* [CONSEGNE]
a. Nel testo sul fortunale presso Santa Maria di Leuca, quale vento investì improvvisamente la nave, e da quale direzione rispetto alla nave?
b. Elenchi tutti i valori numerici che il testo sul fortunale presso Santa Maria di Leuca riporta sulle condizioni del vento e del mare, indicando per ciascuno a che cosa si riferisce.

Mi accorsi presto, però, che anche se queste erano le intenzioni del Comandante, siccome, come si sa, “al mare né alle donne si comanda”, come recita un vecchio detto marinaro, una volta calata la sera e giunti in prossimità della penisola Salentina (Santa Maria di Leuca), si scatenò un furioso fortunale.

Fummo improvvisamente investiti da un vento di Scirocco a forza 9-10 (da 40 a 55 nodi), quindi proprio di prua e con un mare a 7-8 (altezza delle onde da 7-9 metri) che ci faceva paurosamente rallentare.
Ricordo che rimasi assai sorpreso nell’osservare che il faro di Santa Maria Di Leuca, visibile dall’oblò di sinistra della saletta da pranzo, invece di scorrere normalmente verso poppa , lo si vedeva arretrare dalla …parte opposta, ossia verso prua!

Il che significava una sola cosa …. stavamo letteralmente andando indietro!

* [DATI FORNITI]

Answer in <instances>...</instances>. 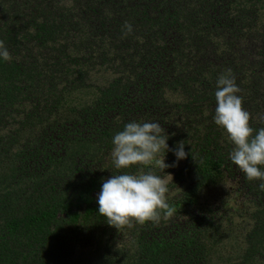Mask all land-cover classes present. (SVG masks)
<instances>
[{
	"label": "trees",
	"instance_id": "trees-1",
	"mask_svg": "<svg viewBox=\"0 0 264 264\" xmlns=\"http://www.w3.org/2000/svg\"><path fill=\"white\" fill-rule=\"evenodd\" d=\"M0 40V264H264V180L232 162L214 121L230 69L264 128V0H0ZM131 122L158 123L187 158L117 169L113 137ZM141 170L171 174L175 212L117 229L99 214L102 183ZM225 181L248 202L235 243L222 212L236 196L201 201Z\"/></svg>",
	"mask_w": 264,
	"mask_h": 264
},
{
	"label": "clouds",
	"instance_id": "clouds-1",
	"mask_svg": "<svg viewBox=\"0 0 264 264\" xmlns=\"http://www.w3.org/2000/svg\"><path fill=\"white\" fill-rule=\"evenodd\" d=\"M127 33L132 25L125 23ZM0 58L10 60V53L4 41L0 40ZM241 89L229 69L217 80L215 92L216 108L214 121L228 134L234 145L230 159L246 174L248 180H264V128L258 131L250 125V112L243 107V98L237 93ZM207 114V113H206ZM164 129L158 123L131 122L124 130L113 137L114 148L111 156L117 169H129L134 165L155 164L165 170L178 166V161L186 159L185 141H179L175 149L167 143L169 137L162 135ZM166 150L177 157L174 164H166L165 157L157 159L158 154ZM170 175V174H169ZM168 180L153 172L143 170L138 173L125 172L112 175L102 183L98 195L99 214L106 217L107 223L117 229L131 226L135 221L144 224L147 221L159 222L161 211L164 218L171 217L175 209L167 203ZM264 190V183L260 184Z\"/></svg>",
	"mask_w": 264,
	"mask_h": 264
},
{
	"label": "rangeland",
	"instance_id": "rangeland-1",
	"mask_svg": "<svg viewBox=\"0 0 264 264\" xmlns=\"http://www.w3.org/2000/svg\"><path fill=\"white\" fill-rule=\"evenodd\" d=\"M102 73L101 71H99L95 74V78H98L96 80L98 81L100 80V78L103 76ZM89 90H91V88L75 90L72 96L75 98V100H81V99L87 98L90 95ZM170 177H171V174L170 175L166 174L162 178H166L167 180H169ZM235 188H236L235 184L229 181H225L219 185L217 184L214 186H209L207 189H204L202 191L201 201H204L207 203H216L218 202L221 195L223 196L227 195V198L234 197L238 193L237 191L234 190ZM236 200L239 206L238 210L234 211L232 209H229L225 212H222V210L220 209L223 215V218H222L223 222L226 225H228L232 221V225L235 226V229H233L232 231L228 233L229 237L233 240L234 243H235L234 238L237 237V232L241 230L240 228L244 226L248 221L247 217L243 215L245 208H247L248 206V202L243 197L236 196Z\"/></svg>",
	"mask_w": 264,
	"mask_h": 264
}]
</instances>
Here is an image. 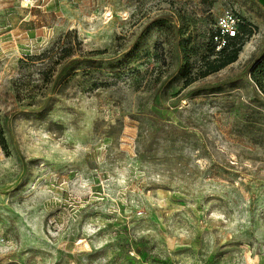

* [RISPOSTE AI COMPITI]
a. Un vento di Scirocco, che colpiva la nave proprio di prua.

b.
- Forza del vento: 9-10
- Velocità del vento: da 40 a 55 nodi
- Forza del mare: 7-8
- Altezza delle onde: da 7 a 9 metri